Little Fires Everywhere
Celeste Ng (2017)
“In a suburb designed for perfect lives, two mothers collide over a custody battle that forces everyone to choose between rules and justice — and the town burns.”
Why This Book Matters
Debuted at #1 on the New York Times bestseller list. A selection for Reese Witherspoon's book club, which directly preceded the Hulu adaptation. One of the most-read American literary novels of the late 2010s.

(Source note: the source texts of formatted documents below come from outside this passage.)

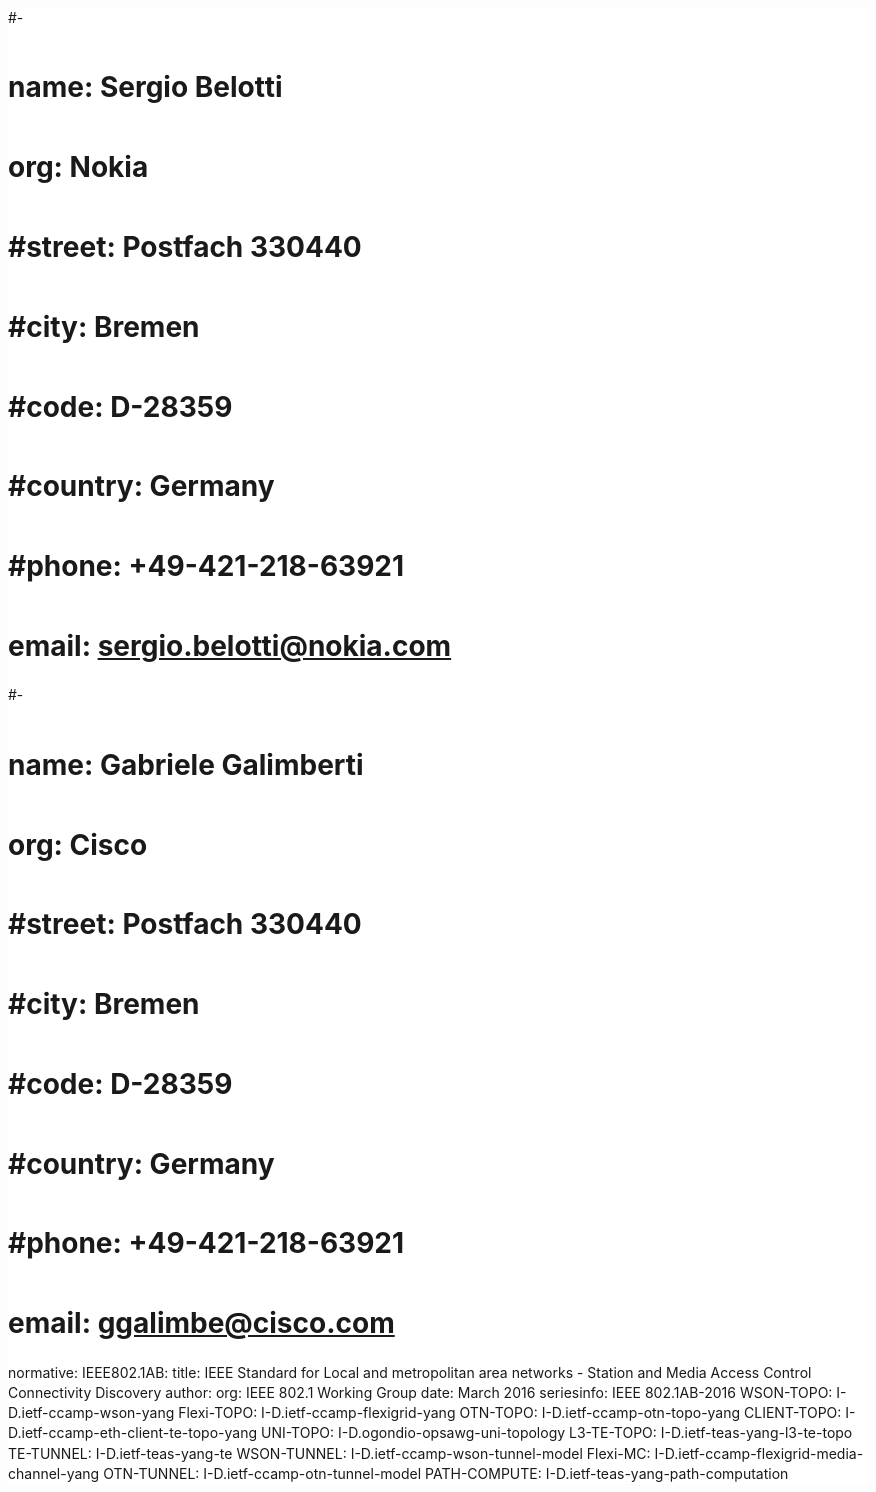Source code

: #-
#    name: Sergio Belotti
#    org: Nokia
#    #street: Postfach 330440
#    #city: Bremen
#    #code: D-28359
#    #country: Germany
#    #phone: +49-421-218-63921
#    email: sergio.belotti@nokia.com
#-
#    name: Gabriele Galimberti
#    org: Cisco
#    #street: Postfach 330440
#    #city: Bremen
#    #code: D-28359
#    #country: Germany
#    #phone: +49-421-218-63921
#    email: ggalimbe@cisco.com

normative:
  IEEE802.1AB:
    title: IEEE Standard for Local and metropolitan area networks - 
           Station and Media Access Control Connectivity Discovery
    author:
      org: IEEE 802.1 Working Group
    date: March 2016
    seriesinfo: IEEE 802.1AB-2016
  WSON-TOPO: I-D.ietf-ccamp-wson-yang
  Flexi-TOPO: I-D.ietf-ccamp-flexigrid-yang
  OTN-TOPO: I-D.ietf-ccamp-otn-topo-yang
  CLIENT-TOPO: I-D.ietf-ccamp-eth-client-te-topo-yang
  UNI-TOPO: I-D.ogondio-opsawg-uni-topology
  L3-TE-TOPO: I-D.ietf-teas-yang-l3-te-topo
  TE-TUNNEL: I-D.ietf-teas-yang-te
  WSON-TUNNEL: I-D.ietf-ccamp-wson-tunnel-model
  Flexi-MC: I-D.ietf-ccamp-flexigrid-media-channel-yang
  OTN-TUNNEL: I-D.ietf-ccamp-otn-tunnel-model
  PATH-COMPUTE: I-D.ietf-teas-yang-path-computation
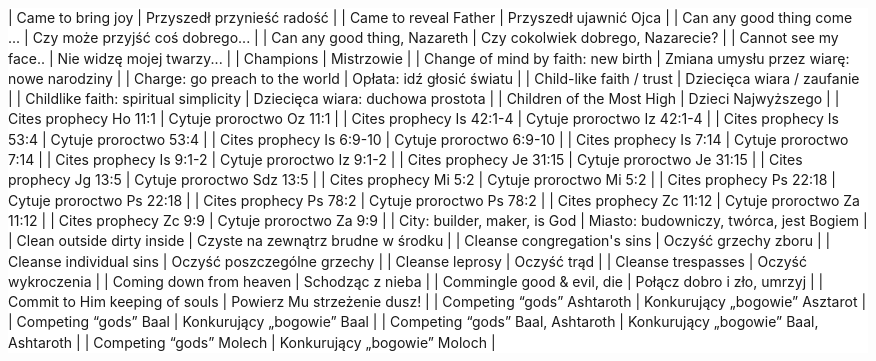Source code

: | Came to bring joy                                      | Przyszedł przynieść radość                                       |
| Came to reveal Father                                  | Przyszedł ujawnić Ojca                                           |
| Can any good thing come ...                            | Czy może przyjść coś dobrego...                                  |
| Can any good thing, Nazareth                           | Czy cokolwiek dobrego, Nazarecie?                                |
| Cannot see my face..                                   | Nie widzę mojej twarzy...                                        |
| Champions                                              | Mistrzowie                                                       |
| Change of mind by faith: new birth                     | Zmiana umysłu przez wiarę: nowe narodziny                        |
| Charge: go preach to the world                         | Opłata: idź głosić światu                                        |
| Child-like faith / trust                               | Dziecięca wiara / zaufanie                                       |
| Childlike faith: spiritual simplicity                  | Dziecięca wiara: duchowa prostota                                |
| Children of the Most High                              | Dzieci Najwyższego                                               |
| Cites prophecy Ho 11:1                                 | Cytuje proroctwo Oz 11:1                                         |
| Cites prophecy Is 42:1-4                               | Cytuje proroctwo Iz 42:1-4                                       |
| Cites prophecy Is 53:4                                 | Cytuje proroctwo 53:4                                            |
| Cites prophecy Is 6:9-10                               | Cytuje proroctwo 6:9-10                                          |
| Cites prophecy Is 7:14                                 | Cytuje proroctwo 7:14                                            |
| Cites prophecy Is 9:1-2                                | Cytuje proroctwo Iz 9:1-2                                        |
| Cites prophecy Je 31:15                                | Cytuje proroctwo Je 31:15                                        |
| Cites prophecy Jg 13:5                                 | Cytuje proroctwo Sdz 13:5                                        |
| Cites prophecy Mi 5:2                                  | Cytuje proroctwo Mi 5:2                                          |
| Cites prophecy Ps 22:18                                | Cytuje proroctwo Ps 22:18                                        |
| Cites prophecy Ps 78:2                                 | Cytuje proroctwo Ps 78:2                                         |
| Cites prophecy Zc 11:12                                | Cytuje proroctwo Za 11:12                                        |
| Cites prophecy Zc 9:9                                  | Cytuje proroctwo Za 9:9                                          |
| City: builder, maker, is God                           | Miasto: budowniczy, twórca, jest Bogiem                          |
| Clean outside dirty inside                             | Czyste na zewnątrz brudne w środku                               |
| Cleanse congregation's sins                            | Oczyść grzechy zboru                                             |
| Cleanse individual sins                                | Oczyść poszczególne grzechy                                      |
| Cleanse leprosy                                        | Oczyść trąd                                                      |
| Cleanse trespasses                                     | Oczyść wykroczenia                                               |
| Coming down from heaven                                | Schodząc z nieba                                                 |
| Commingle good & evil, die                             | Połącz dobro i zło, umrzyj                                       |
| Commit to Him keeping of souls                         | Powierz Mu strzeżenie dusz!                                      |
| Competing “gods” Ashtaroth                             | Konkurujący „bogowie” Asztarot                                   |
| Competing “gods” Baal                                  | Konkurujący „bogowie” Baal                                       |
| Competing “gods” Baal, Ashtaroth                       | Konkurujący „bogowie” Baal, Ashtaroth                            |
| Competing “gods” Molech                                | Konkurujący „bogowie” Moloch                                     |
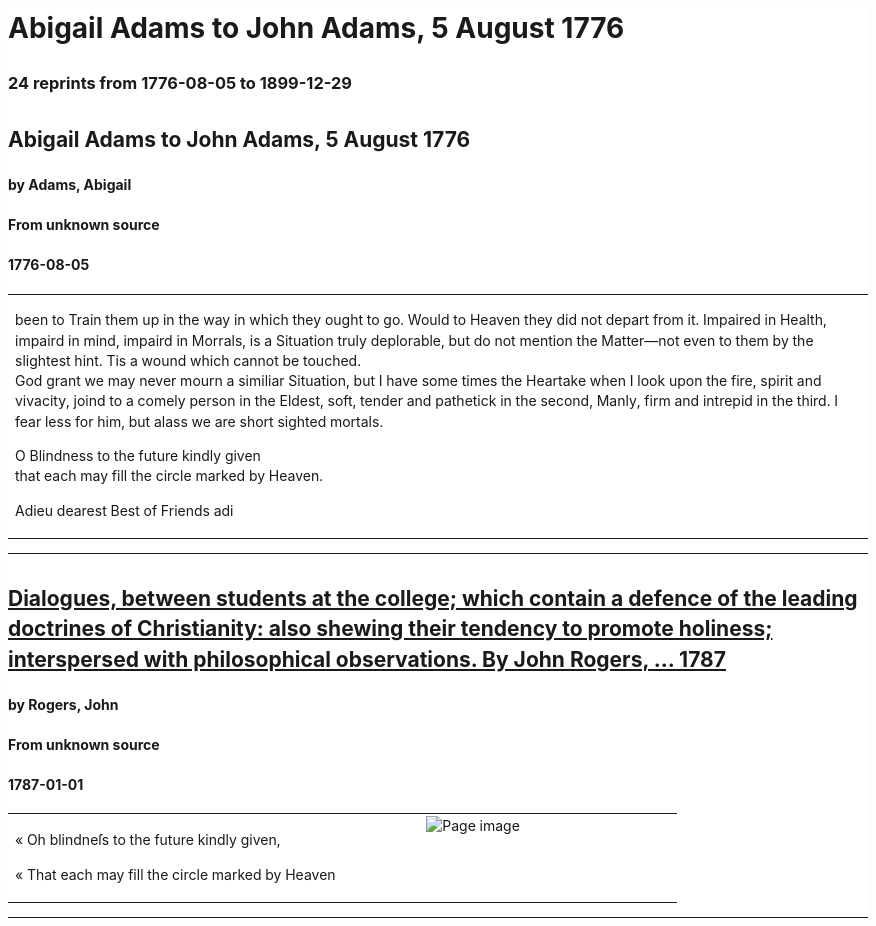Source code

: 
# Abigail Adams to John Adams, 5 August 1776

### 24 reprints from 1776-08-05 to 1899-12-29

## Abigail Adams to John Adams, 5 August 1776

#### by Adams, Abigail

#### From unknown source

#### 1776-08-05

<table style="width: 100%;"><tr><td style="width: 50%">

been to Train them up in the way in which they ought to go. Would to Heaven they did not depart from it. Impaired in Health, impaird in mind, impaird in Morrals, is a Situation truly deplorable, but do not mention the Matter—not even to them by the slightest hint. Tis a wound which cannot be touched.  
God grant we may never mourn a similiar Situation, but I have some times the Heartake when I look upon the fire, spirit and vivacity, joind to a comely person in the Eldest, soft, tender and pathetick in the second, Manly, firm and intrepid in the third. I fear less for him, but alass we are short sighted mortals.  
  
O Blindness to the future kindly given  
that each may fill the circle marked by Heaven.  
  
  
Adieu dearest Best of Friends adi
</td></tr></table>

---

## [Dialogues, between students at the college; which contain a defence of the leading doctrines of Christianity: also shewing their tendency to promote holiness; interspersed with philosophical observations. By John Rogers, ...  1787](https://archive.org/details/bim_eighteenth-century_dialogues-between-stude_rogers-john_1787/page/n52/mode/1up?view=theater)

#### by Rogers, John

#### From unknown source

#### 1787-01-01

<table style="width: 100%;"><tr><td style="width: 50%">

  
  
« Oh blindneſs to the future kindly given,  
  
« That each may fill the circle marked by Heaven
</td><td style="width: 50%; max-height: 75%; margin: auto; display: block;">
<img alt="Page image" src="https://iiif.archive.org/image/iiif/2/bim_eighteenth-century_dialogues-between-stude_rogers-john_1787%2Fbim_eighteenth-century_dialogues-between-stude_rogers-john_1787_jp2.zip%2Fbim_eighteenth-century_dialogues-between-stude_rogers-john_1787_jp2%2Fbim_eighteenth-century_dialogues-between-stude_rogers-john_1787_0052.jp2/pct:18.532004599463395,28.683035714285715,59.256420084323494,3.9732142857142856/!600,600/0/default.jpg"/>
</td>
</tr></table>

---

Regularly assigned in AP English courses for its treatment of race, class, and motherhood as structurally interlocking rather than separate issues.
Firsts & Innovations
One of the first major literary novels to center Chinese-American immigrant experience in a predominantly white community setting
Pioneered the 'dual-family' structure as a vehicle for class and race analysis in contemporary domestic fiction
Demonstrated that literary fiction could address transracial adoption and reproductive ethics without reducing either to polemic
Cultural Impact
The Hulu adaptation (2020) prompted widespread discussion about the novel's racial politics and the decision to recast Elena's family
Became a touchstone text in discussions about 'white liberal' complicity in structural racism
The phrase 'little fires everywhere' entered use as shorthand for distributed, systemic forms of resistance
Frequently paired in school curricula with novels about suburban conformity (The Handmaid's Tale, Rabbit, Run) and race (The Hate U Give, Americanah)
Banned & Challenged
Challenged in several school districts for content related to abortion, underage sexual activity, and critical portrayal of adoptive families. The abortion subplot — in which a high school student obtains one using a friend's name — has drawn the most objections.